When Trail Mix Gives Way to Wine and Cheese

An Editor's Note

October 15, 2006|Rick Wartzman

California offers no shortage of spectacular scenery, the sorts of vistas, as John Muir once put it, that are "stretched sublimely away in fresh wildness--a manuscript written by the hand of Nature alone."

This week's Travel Issue, though filled with manuscripts written by others, is openly enamored with what Nature has rendered. It is an inspiring body of work --a series of love letters to the land that has me thinking about hitting the road and taking in some of the state's rugged beauty.

Of course, ruggedness is all relative.

Grizzly Adams I am not, a verity confirmed some 18 years ago when I made one of my first extended trips up the California coast. Destination: Big Sur.

I'd just gotten engaged, and this was supposed to be a romantic excursion for me and Randye, my bride-to-be. Because we enjoy hiking but aren't big campers, we decided to rent a cabin under the redwoods.

After we unpacked, I tossed a couple of logs into the fireplace. (Cue the mood music.) Suddenly, the cabin filled with smoke. I'd forgotten, apparently, to open the flue. We killed the fire, cracked all the windows and headed to dinner.

By the time we returned, the noxious fumes had dissipated, and things were looking up. Briefly. As Randye went to shower, she discovered a coating of scum on the floor of the stall so slick, she could have attempted a triple axel.

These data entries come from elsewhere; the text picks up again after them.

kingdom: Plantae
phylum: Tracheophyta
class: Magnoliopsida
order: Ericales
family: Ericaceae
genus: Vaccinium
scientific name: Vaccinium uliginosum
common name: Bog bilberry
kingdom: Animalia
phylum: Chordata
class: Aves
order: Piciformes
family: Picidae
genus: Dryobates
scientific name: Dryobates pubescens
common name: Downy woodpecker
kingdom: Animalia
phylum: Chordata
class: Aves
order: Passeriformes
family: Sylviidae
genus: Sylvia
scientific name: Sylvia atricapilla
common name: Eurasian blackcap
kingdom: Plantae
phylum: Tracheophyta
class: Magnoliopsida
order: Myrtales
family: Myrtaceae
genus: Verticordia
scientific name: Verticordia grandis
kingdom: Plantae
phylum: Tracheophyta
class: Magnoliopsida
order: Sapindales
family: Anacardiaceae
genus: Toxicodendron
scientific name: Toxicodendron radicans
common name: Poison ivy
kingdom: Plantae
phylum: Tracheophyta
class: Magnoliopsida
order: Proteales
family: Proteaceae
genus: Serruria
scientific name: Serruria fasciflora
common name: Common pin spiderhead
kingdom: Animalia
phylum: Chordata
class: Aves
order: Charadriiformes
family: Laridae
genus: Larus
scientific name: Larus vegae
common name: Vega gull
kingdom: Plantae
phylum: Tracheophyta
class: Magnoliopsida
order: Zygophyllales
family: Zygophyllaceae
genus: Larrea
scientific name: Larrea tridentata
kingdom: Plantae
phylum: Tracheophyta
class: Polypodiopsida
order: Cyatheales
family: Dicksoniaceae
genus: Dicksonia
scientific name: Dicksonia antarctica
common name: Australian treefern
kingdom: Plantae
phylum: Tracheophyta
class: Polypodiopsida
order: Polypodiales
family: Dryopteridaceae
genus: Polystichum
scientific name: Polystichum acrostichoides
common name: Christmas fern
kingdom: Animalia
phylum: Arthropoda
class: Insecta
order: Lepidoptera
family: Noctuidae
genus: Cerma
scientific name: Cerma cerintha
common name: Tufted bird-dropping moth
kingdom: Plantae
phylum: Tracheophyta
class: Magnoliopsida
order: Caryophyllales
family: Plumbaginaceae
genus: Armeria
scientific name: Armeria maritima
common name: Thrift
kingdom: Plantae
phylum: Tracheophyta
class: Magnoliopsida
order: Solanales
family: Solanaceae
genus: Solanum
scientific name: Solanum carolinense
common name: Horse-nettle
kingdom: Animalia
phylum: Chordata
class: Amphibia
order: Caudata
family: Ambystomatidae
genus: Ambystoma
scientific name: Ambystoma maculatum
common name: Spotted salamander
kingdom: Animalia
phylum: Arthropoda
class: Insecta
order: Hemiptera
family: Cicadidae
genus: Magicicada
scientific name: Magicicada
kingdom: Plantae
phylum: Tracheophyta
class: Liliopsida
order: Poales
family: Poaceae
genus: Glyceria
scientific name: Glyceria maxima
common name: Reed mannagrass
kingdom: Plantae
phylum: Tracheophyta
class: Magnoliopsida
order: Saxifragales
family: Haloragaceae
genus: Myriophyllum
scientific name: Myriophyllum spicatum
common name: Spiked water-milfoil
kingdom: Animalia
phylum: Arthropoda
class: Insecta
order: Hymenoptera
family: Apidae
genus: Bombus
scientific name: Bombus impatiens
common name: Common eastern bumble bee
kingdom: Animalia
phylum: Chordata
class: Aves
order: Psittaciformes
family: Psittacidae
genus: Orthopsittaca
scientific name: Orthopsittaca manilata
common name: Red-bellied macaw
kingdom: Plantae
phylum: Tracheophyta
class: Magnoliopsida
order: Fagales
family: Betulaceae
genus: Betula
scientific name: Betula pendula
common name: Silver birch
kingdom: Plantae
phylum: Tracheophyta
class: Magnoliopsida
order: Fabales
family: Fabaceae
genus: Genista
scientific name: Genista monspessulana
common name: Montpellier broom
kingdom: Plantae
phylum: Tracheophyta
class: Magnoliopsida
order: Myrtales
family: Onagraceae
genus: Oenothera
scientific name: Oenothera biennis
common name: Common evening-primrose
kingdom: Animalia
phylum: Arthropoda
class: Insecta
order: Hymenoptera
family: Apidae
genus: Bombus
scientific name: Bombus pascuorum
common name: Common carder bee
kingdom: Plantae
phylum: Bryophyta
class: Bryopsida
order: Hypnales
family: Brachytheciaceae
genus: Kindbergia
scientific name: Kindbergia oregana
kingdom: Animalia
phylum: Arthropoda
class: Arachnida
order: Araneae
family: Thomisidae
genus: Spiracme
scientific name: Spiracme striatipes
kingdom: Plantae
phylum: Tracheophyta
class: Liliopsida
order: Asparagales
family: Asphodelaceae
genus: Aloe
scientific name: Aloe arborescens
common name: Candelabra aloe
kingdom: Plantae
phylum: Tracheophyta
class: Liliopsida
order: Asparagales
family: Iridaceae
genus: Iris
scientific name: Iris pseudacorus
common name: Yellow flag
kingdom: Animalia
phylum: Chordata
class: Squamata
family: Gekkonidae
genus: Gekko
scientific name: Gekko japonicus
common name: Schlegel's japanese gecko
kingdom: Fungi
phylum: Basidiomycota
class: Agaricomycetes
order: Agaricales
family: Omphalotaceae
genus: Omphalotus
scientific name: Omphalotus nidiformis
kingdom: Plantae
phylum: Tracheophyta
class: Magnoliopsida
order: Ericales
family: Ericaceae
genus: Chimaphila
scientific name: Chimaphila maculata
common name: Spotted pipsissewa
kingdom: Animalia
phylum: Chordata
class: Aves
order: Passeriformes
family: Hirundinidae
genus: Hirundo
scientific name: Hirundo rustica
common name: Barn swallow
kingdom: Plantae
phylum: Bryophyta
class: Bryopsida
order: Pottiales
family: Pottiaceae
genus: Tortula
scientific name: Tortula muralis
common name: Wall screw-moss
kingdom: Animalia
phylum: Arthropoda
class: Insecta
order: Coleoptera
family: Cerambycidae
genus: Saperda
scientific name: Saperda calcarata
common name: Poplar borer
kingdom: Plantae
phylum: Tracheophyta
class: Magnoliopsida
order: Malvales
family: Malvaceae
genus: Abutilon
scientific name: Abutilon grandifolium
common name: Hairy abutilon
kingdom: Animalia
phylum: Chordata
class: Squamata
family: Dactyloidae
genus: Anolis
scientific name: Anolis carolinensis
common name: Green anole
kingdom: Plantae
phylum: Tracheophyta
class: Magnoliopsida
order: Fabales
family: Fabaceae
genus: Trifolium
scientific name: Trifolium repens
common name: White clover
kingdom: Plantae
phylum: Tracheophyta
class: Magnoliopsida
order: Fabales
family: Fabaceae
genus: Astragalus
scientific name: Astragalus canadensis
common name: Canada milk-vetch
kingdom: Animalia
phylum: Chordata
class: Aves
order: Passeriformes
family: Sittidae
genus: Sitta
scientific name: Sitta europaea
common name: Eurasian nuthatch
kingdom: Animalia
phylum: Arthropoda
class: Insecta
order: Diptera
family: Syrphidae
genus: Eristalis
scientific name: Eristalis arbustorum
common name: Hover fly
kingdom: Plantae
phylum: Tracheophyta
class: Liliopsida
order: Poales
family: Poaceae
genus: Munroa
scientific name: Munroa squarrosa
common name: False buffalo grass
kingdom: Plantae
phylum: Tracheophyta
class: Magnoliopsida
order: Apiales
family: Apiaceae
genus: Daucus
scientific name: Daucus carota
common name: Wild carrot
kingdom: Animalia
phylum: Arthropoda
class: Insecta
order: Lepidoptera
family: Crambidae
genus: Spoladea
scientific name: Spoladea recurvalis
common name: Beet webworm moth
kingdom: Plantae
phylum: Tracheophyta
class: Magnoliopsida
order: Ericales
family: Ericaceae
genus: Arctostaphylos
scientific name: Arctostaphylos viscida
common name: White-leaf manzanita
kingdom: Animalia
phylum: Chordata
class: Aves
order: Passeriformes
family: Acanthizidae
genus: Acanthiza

The bed sheets--soiled and musty--weren't much more inviting. As we turned in, Randye was clad in so many layers of sweats that she looked like the lost-and-found bin at an elementary school. Any thoughts I'd had of an amorous evening were dashed.

For my part, I learned something about the woods that night: Geez, it's quiet out there. Jack Kerouac, in his book "Big Sur," describes the sense of doom that one can feel when looking down the steep seaside bluffs--"huge black rocks . . . dripping wet slime, a billion years of woe right there." For me, though, the real terror lay inland, amid all that silence. Every twig that snapped was, in my mind, a homicidal maniac nearing the cabin door. I dozed for an hour, tops.

The next morning, Randye scanned the guidebooks for another place to stay. We knew we couldn't afford it, but our eyes kept drifting to one entry: Ventana Inn & Spa, the high-end luxury resort. And so the calculus began: If we cut our trip in half and pocketed a few apples and crackers from the complimentary wine and cheese to have for dinner, maybe we could swing it.

Lorena Silva, who works the front desk at Ventana, says we're far from the only ones to have made such a blissful upgrade. "They come in smelling like campfire smoke," she says.

Or maybe that's fireplace smoke. Those flues can be rather pesky.